TOKYO – The Bank of Japan is considering easing the reductions in its government bond buying, beginning in April 2026, according to sources.

Under its current plan, the BOJ’s monthly buying of Japanese government bonds has been reduced by about ¥400 billion every quarter. But a proposal has been floated to reduce that figure to about ¥200 billion per month.

The central bank will discuss possible measures for beyond April 2026 at its policy meeting to be held on Monday and Tuesday. The current bond-buying reduction program was scheduled to run through March 2026, but the BOJ plans to continue the program for about a year.

Some BOJ officials want the reduction pace kept at the current level, saying the government bond market has been stable since the reduction program started in August 2024.

But if the long-term yields for Japanese government bonds go up as a result of maintaining the current pace, the central bank may be forced to temporarily increase purchases of the bonds. Therefore, there are also strong calls to adjust the reductions.

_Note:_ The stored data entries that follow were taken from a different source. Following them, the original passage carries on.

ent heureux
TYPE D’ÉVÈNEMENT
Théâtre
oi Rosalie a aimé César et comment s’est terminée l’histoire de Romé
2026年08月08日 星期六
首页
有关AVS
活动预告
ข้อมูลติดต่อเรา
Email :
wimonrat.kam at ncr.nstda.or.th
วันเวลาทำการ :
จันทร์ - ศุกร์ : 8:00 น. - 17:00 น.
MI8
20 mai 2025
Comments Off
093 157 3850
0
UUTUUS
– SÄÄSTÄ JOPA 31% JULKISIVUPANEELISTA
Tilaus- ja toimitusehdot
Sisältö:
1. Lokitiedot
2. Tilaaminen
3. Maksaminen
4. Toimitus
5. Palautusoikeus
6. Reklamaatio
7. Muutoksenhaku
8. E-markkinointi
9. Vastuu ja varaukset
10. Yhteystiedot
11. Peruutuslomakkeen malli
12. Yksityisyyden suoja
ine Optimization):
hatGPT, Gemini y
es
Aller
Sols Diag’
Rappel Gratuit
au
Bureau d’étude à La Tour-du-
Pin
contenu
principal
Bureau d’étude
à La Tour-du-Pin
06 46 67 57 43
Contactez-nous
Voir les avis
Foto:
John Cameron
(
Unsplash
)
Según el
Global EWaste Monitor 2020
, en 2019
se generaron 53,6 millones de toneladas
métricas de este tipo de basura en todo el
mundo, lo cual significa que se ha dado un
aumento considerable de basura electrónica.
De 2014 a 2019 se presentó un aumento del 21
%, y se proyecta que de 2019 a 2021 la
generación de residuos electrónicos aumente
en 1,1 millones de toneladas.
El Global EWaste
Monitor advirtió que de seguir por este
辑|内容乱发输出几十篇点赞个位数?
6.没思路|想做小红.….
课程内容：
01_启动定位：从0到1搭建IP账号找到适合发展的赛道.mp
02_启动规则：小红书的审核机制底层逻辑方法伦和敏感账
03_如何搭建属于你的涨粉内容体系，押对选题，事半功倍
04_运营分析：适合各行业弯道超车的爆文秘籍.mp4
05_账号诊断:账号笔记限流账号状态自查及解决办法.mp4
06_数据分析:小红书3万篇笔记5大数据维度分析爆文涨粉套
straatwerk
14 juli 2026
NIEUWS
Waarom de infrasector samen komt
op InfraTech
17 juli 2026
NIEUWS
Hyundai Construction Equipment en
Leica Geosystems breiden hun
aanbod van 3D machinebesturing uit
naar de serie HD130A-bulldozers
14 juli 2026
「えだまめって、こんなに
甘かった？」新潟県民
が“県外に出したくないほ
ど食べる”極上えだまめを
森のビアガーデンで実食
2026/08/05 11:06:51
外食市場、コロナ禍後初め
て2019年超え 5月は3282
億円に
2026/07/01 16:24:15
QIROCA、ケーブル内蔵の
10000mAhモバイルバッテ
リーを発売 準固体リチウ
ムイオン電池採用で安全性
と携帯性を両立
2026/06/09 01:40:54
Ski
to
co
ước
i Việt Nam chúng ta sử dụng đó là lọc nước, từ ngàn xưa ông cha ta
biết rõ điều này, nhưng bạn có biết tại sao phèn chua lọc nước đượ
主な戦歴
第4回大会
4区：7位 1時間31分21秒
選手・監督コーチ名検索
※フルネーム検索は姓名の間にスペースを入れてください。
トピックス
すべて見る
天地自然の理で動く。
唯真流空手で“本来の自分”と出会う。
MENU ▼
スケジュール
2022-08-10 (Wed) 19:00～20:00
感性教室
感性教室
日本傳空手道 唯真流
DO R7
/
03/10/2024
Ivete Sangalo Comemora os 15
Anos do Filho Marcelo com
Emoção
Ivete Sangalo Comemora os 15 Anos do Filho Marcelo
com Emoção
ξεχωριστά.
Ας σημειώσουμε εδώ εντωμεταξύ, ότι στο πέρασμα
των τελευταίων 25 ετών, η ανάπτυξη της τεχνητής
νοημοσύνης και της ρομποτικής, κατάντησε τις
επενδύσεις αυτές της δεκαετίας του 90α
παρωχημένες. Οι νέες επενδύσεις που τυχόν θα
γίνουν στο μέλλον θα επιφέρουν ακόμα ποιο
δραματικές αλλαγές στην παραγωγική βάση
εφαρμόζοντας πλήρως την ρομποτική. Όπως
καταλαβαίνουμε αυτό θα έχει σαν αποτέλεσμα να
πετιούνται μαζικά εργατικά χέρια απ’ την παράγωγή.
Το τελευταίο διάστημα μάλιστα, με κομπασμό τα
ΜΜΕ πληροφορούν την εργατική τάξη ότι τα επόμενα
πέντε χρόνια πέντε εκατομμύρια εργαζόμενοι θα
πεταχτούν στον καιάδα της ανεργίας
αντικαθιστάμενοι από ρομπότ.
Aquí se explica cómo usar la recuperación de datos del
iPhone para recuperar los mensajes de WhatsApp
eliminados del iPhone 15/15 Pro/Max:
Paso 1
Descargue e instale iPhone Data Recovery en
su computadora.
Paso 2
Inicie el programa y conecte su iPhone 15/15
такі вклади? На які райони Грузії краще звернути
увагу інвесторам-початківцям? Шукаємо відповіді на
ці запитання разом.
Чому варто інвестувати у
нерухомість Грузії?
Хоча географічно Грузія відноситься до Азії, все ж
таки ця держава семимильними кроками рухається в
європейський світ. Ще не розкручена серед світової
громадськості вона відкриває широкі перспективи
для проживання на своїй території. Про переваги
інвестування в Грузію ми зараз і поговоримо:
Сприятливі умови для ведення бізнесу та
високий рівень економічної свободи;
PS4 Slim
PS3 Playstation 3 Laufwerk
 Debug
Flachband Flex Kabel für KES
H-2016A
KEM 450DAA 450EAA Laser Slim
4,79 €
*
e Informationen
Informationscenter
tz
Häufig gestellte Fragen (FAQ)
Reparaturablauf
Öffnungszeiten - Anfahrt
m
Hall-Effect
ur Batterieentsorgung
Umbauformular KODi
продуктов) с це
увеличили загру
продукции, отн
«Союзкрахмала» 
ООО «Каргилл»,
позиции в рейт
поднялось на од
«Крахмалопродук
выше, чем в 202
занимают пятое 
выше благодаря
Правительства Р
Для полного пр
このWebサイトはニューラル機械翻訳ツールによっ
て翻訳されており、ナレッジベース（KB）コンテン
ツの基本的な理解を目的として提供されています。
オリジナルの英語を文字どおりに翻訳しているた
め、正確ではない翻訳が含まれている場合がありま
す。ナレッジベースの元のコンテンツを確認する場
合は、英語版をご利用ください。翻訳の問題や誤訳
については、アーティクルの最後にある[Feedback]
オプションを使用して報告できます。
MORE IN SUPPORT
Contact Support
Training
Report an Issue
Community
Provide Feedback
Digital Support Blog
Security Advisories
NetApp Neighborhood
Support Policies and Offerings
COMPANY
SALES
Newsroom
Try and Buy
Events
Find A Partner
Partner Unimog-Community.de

If the reduction program is extended for one year, the BOJ’s monthly Japanese government bond buying from January to March in 2027 would be about ¥1 trillion per month if the purchase amount is reduced by about ¥400 billion each quarter. It would be about ¥2 trillion per month if purchases are cut by about ¥200 billion per quarter.

The BOJ decided at a meeting in July 2024 on a plan to reduce its purchases of Japanese government bonds between August 2024 and March 2026. The central bank has begun quantitative tightening by reducing its government bond holdings, which has increased due to its massive monetary easing measures from 2013.